Penghalang cahaya abu-abu itu terdistorsi parah sebelum meledak, dan Patriark Api Dingin serta Xiong Shan menghela napas lega bersamaan saat melihat ini.
Han Li mengamati jalannya acara dari jauh, dan dia juga cukup senang melihat pembatasan itu dilanggar.
Penghalang cahaya abu-abu itu hancur menjadi bintik-bintik cahaya abu-abu yang tak terhitung jumlahnya yang dengan cepat menghilang, hanya untuk digantikan oleh penghalang cahaya berbintang lainnya.
Ada bintik-bintik cahaya seperti bintang yang tak terhitung jumlahnya di penghalang cahaya, dan mereka bergerak dengan ritme yang dalam, seolah-olah mereka benar-benar bintang di langit malam.
“Masih ada lagi? Ada berapa banyak pembatasan lagi?” seru Lu Yuqing saat melihat ini.
“Jangan khawatir, ini seharusnya yang terakhir.
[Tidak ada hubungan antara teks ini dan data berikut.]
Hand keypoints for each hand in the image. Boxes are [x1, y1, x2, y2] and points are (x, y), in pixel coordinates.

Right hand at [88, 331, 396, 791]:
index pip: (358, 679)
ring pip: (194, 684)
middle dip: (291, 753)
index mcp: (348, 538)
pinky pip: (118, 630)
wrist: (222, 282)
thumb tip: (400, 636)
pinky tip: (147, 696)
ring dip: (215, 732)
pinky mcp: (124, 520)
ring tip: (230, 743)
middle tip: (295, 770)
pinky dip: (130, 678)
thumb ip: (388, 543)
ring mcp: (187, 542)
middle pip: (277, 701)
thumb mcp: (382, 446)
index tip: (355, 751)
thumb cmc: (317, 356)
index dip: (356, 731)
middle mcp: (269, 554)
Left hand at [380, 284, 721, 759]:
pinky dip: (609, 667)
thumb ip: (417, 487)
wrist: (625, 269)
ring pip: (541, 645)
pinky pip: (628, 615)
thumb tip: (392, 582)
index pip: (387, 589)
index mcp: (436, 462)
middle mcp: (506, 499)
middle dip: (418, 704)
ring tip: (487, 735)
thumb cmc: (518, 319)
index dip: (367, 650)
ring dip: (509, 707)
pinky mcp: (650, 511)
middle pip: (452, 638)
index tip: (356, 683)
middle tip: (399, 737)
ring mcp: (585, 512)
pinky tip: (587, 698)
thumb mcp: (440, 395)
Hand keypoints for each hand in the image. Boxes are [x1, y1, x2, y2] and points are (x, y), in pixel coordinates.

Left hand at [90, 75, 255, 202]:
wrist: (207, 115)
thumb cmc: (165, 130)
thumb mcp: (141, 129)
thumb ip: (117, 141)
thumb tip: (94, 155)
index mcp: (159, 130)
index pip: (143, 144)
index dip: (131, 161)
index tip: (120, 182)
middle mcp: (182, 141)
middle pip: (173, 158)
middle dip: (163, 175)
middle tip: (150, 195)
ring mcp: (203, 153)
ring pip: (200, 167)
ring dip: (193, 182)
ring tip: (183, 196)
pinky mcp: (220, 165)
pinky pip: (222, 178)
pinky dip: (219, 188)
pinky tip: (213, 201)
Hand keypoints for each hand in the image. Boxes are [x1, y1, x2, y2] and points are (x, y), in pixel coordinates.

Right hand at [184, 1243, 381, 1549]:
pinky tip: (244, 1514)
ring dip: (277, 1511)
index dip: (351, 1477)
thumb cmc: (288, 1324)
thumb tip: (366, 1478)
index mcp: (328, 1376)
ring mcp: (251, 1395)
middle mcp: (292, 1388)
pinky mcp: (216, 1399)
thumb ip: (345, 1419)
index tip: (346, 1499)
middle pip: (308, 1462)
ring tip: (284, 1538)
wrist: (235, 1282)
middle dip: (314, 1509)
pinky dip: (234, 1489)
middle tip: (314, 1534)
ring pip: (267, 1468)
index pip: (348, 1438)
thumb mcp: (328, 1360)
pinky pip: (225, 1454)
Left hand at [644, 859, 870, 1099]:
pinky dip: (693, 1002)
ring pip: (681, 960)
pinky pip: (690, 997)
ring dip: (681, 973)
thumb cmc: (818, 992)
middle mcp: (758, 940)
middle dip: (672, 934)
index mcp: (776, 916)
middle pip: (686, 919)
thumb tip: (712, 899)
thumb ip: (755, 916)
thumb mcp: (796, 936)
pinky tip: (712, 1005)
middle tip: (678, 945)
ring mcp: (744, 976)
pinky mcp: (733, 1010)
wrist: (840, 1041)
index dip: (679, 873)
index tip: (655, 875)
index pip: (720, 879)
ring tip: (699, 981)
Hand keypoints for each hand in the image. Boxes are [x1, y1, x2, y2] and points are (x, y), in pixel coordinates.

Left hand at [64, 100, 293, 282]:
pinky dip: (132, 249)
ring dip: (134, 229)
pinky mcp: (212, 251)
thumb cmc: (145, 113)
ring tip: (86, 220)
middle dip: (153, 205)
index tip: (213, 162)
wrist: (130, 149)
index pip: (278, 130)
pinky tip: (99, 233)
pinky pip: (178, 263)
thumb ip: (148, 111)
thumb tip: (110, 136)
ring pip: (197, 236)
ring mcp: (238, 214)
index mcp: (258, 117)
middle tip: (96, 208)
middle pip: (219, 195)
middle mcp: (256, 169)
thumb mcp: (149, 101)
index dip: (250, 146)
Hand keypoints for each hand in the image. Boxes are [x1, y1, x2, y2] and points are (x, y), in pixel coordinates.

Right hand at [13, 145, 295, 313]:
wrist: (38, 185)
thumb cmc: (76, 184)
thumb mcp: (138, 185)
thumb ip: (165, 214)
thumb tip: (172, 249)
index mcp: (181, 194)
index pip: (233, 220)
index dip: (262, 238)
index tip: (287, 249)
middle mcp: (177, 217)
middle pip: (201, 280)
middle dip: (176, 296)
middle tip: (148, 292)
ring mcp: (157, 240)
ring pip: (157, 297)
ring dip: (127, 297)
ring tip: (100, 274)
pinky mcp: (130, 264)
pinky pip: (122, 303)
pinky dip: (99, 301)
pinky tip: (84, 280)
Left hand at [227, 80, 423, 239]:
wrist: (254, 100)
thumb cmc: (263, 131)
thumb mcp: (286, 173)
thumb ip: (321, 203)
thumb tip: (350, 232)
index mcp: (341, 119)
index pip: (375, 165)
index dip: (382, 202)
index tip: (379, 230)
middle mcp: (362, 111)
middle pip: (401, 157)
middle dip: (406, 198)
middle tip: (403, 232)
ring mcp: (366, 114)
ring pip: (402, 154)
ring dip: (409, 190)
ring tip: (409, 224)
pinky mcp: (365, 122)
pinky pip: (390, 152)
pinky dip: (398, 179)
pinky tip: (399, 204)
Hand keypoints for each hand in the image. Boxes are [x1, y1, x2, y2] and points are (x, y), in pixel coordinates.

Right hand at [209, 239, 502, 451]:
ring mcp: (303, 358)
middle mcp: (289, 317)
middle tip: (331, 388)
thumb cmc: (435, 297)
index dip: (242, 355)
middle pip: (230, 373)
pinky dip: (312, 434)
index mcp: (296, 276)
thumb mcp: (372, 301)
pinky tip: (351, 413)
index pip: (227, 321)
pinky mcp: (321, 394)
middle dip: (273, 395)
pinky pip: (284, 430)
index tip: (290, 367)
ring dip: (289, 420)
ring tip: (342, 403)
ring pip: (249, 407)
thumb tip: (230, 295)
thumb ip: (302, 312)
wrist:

Kedua orang itu pasti sudah bekerja keras,” jawab Han Li sambil tersenyum tipis.
Tepat pada saat itu, ekspresinya tiba-tiba sedikit berubah ketika semburan cahaya bintang yang menyilaukan muncul dan menyelimuti seluruh tubuhnya, dan sumber cahaya bintang itu adalah kantung penyimpanan yang diikatkan di pinggangnya.
Cahaya bintang itu sangat terang, dan langsung menembus kemampuan penyembunyiannya.
Lu Yuqing sangat terkejut dengan kejadian tak terduga ini, dan dia harus menutup mulutnya dengan tangan agar tidak berteriak keras.
Penghalang cahaya bintang di kejauhan juga mulai bersinar terang, dan bintik-bintik cahaya bintang yang bergerak di atas permukaannya tiba-tiba berakselerasi beberapa kali lipat, membentuk serangkaian konstelasi yang menakjubkan.
Tampaknya penghalang cahaya bintang itu beresonansi dengan cahaya bintang yang memancar dari tubuh Han Li.
Patriark Api Dingin dan Xiong Shan juga sama sekali tidak siap, dan mereka langsung berbalik dengan ekspresi bingung.
Han Li segera mencoba mencari sumber cahaya bintang di dalam kantung penyimpanannya, namun tiba-tiba sebuah bola cahaya bintang yang menyilaukan terbang keluar dari dalamnya dengan sendirinya, berisi sebuah lempengan batu abu-abu.